Katie Livingstone contributed to this report.
Amy Mackinnon is a national security and intelligence reporter at Foreign Policy.
Libya: Shore up the Ceasefire, Back New Elections
Nearly ten years have passed since the U.S. led a North Atlantic Treaty Organization intervention in Libya that the Security Council had authorised to protect civilians but which ended up ousting Libyan leader Muammar al-Qadhafi and sending the country into a long-running civil war.
Prospects for peace have begun to seem less bleak, however. A tenuous ceasefire between forces loyal to the Turkey-backed Government of National Accord (GNA) and those headed by Field Marshal Khalifa Haftar and supported by Egypt, the UAE and Russia has held since October.
In September, the field marshal and his allies lifted a nine-month oil export blockade, providing relief to the country’s oil-dependent economy.
In November, politicians from the two rival sides started a UN-supported dialogue. Foreign backers of Libya’s warring factions have toned down their rhetoric even though they continue to compete for influence.
Still, there are as many reasons for concern as for cautious optimism. Implementation of the ceasefire terms is lagging, with each side accusing the other of continuing to receive foreign military support, and for good reason.
Their forces remain deployed on the front lines; foreign military cargo planes continue to land at their respective air bases, suggesting that outside backers are still resupplying their allies; Turkish officers are training GNA forces in plain sight; and Russian private military contractors remain part of Haftar’s forces.
Political progress has also bogged down: while UN-backed talks have produced a mechanism for establishing a new interim unity government, the road forward is studded with procedural challenges that could derail the process at any moment, jeopardising plans for parliamentary elections in December 2021.
On the economic front, a dispute over management of oil revenues has led to a temporary freeze of hydrocarbon income. It is unclear how the government will cover public-sector expenses if oil revenues remain inaccessible.
What can the Biden administration do to build on the opportunities and address the challenges that this moment presents?
For one thing, it can help shore up the shaky October ceasefire by pressing the UN Security Council to back it, including by standing up a scalable monitoring mechanism that the UN secretary-general presented to council members in December 2020.
Secondly, Washington can express support for parliamentary elections in December 2021.

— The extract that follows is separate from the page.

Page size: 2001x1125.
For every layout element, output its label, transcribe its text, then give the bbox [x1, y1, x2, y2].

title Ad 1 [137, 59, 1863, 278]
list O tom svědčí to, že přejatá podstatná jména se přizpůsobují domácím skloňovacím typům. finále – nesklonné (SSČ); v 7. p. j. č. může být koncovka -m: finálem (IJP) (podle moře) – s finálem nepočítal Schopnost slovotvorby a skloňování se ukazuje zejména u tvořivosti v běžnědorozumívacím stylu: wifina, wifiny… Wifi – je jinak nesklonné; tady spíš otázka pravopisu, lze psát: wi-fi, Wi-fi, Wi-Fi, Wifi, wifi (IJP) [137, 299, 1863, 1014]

Optimally, the UN-backed political dialogue will have reached agreement on establishing an interim unity government; currently, two rival legislatures, one backed by the GNA and the other by Haftar, compete for authority.

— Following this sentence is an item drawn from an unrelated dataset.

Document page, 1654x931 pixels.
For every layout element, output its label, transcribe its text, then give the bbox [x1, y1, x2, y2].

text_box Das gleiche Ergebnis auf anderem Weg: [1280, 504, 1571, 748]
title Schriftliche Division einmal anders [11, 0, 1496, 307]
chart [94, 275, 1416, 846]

If not, elections will still be necessary. Holding a vote in a highly polarised country, where weapons are abundant, corruption is ubiquitous and rival camps control territory, is obviously risky.
But absent a negotiated solution to reunify the country’s governing institutions, attempting to forge consensus on a new vote for a single parliament appears to be the best way out of the untenable status quo.
Finally, the administration should help resolve Libya’s oil revenues dispute.
The U.S. and the UN backed the current arrangement to freeze revenues as a mechanism to reassure Haftar that they would not be used against his side, and to persuade him to lift the oil blockade.
But the arrangement was intended to be temporary, until the unity interim government could be formed. With that process stalled, however, the revenue freeze is increasingly untenable. The state needs cash to function.
Washington should lend its technical expertise and political weight to a push for a new agreement that assures Haftar and his foreign backers that oil sales revenues will not fund their Tripoli rivals’ military build-up while allowing them to be tapped to cover public expenditures throughout Libya.